Y, levantándome la camisa, le enseñé mis carnes laceradas. Momentos después, el árbol y yo perpetuamos en la Kodak nuestras heridas, que vertieron para igual amo distintos jugos: siringa y sangre.” (Rivera 195)
“Era salvaje y soberbia [una mujer nativa], de magnífica e indómita mirada; había algo amenazador y majestuoso en su deliberado avance. Y en el silencio que había descendido repentinamente sobre toda la tierra doliente, la inmensa selva, el cuerpo colosal de la fecunda y misteriosa vida pareció mirarla pensativa, como si hubiera estado observando la imagen de su propia alma, tenebrosa y apasionada. […] Permaneció en pie mirándonos sin un estremecimiento, como la selva misma, con aspecto de maquinar un inescrutable propósito.” (Conrad 140-141)
Para el proceso de industrialización son igual de necesarios los “distintos jugos: siringa y sangre”: la naturaleza convertida en “materia prima”, el cuerpo convertido en “mano de obra”. El árbol ha sufrido como la espalda y sus heridas dan testimonio de ello. En El corazón de las tinieblas la mujer es “como la selva misma” y la tierra es un cuerpo fecundo. La fecundidad de la tierra es una construcción del colonizador para justificar la empresa colonial (y más en El corazón de las tinieblas, donde la “materia prima” a extraer es animal y no vegetal). La equiparación de la mujer “fecunda” con la tierra cumple dos objetivos del colonizador: por un lado, la mujer es hecha territorio, de manera que es igual de “conquistable”; por otro, el territorio es feminizado, de manera que es “dominable” bajo la retórica del poder patriarcal.
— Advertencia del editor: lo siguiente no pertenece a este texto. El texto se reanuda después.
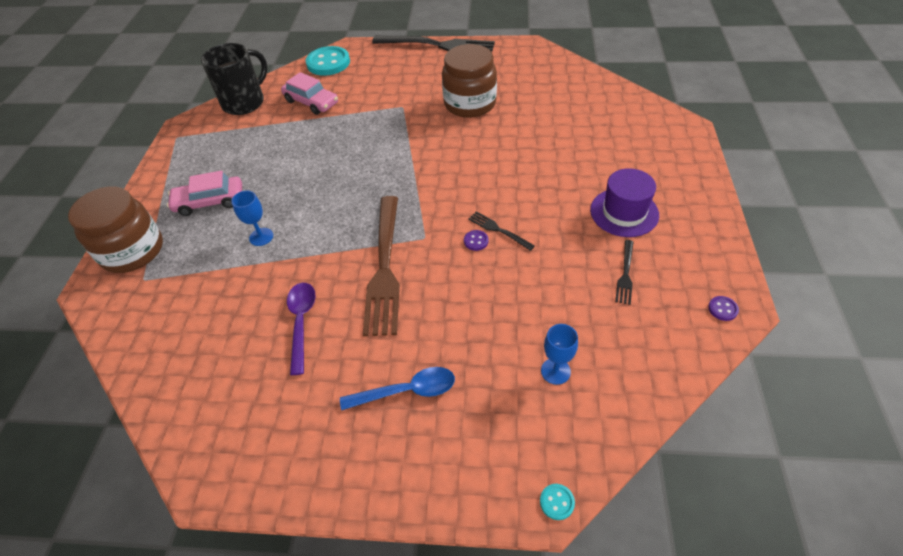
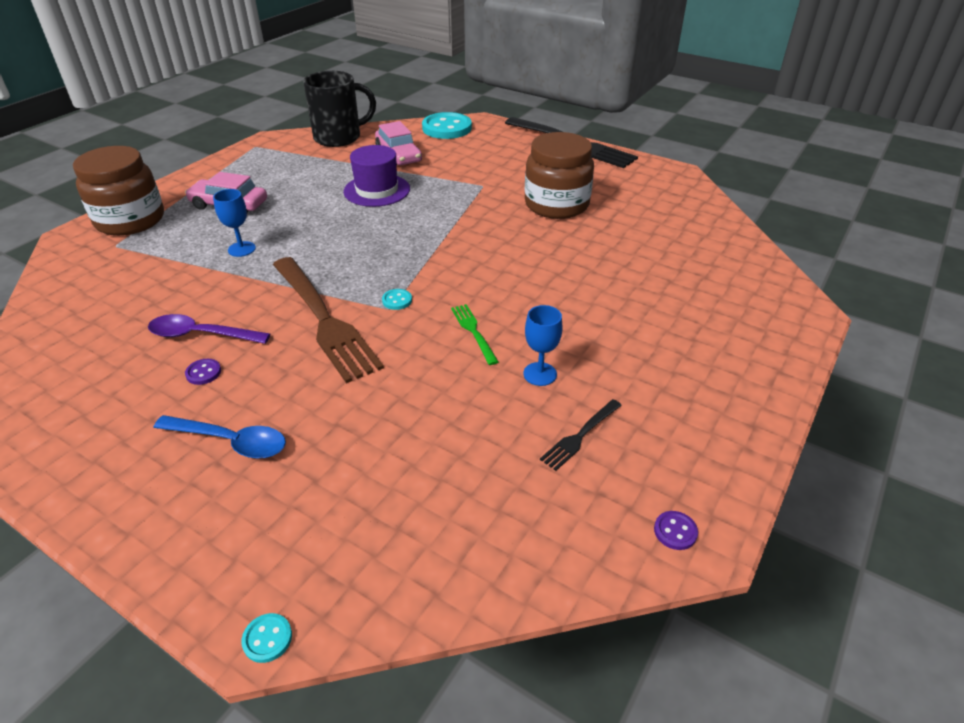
camera: 25 degrees right, 10 degrees down
purple spoon [287,283,316,375] -> purple spoon turned 105 degrees counterclockwise [148,314,270,344]
brown fork [363,196,400,336] -> brown fork turned 60 degrees counterclockwise [273,257,384,383]
purple button [464,230,488,251] -> purple button moved to [185,359,221,385]
black fork [468,211,535,251] -> green fork [451,304,499,365]
blue goblet [541,324,578,385] -> blue goblet moved to [523,305,563,386]
purple hat [590,168,659,237] -> purple hat moved to [344,145,410,207]
none -> turquoise button [382,289,412,310]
En todo caso, este personaje femenino “incorpora los deseos colindantes de la dominación del territorio y la conquista sexual” (Winston 53).
“¡El horror!”
Esas palabras, tomadas del final de El corazón de las tinieblas, bien pueden resumir ambas novelas. Al estudiar estas obras, la tradición crítica quizás se ha enfocado más en el horror al que se enfrentan el colonizador y el viajero (venidos de la metrópolis) en el entorno indómito y remoto. La consciencia de este antropoceno sofocante exige de nosotros volver a las obras canónicas con miradas cada vez más críticas para intentar descifrar las actitudes que posibilitaron la catástrofe ecológica. Es nuestra responsabilidad redefinir el horror.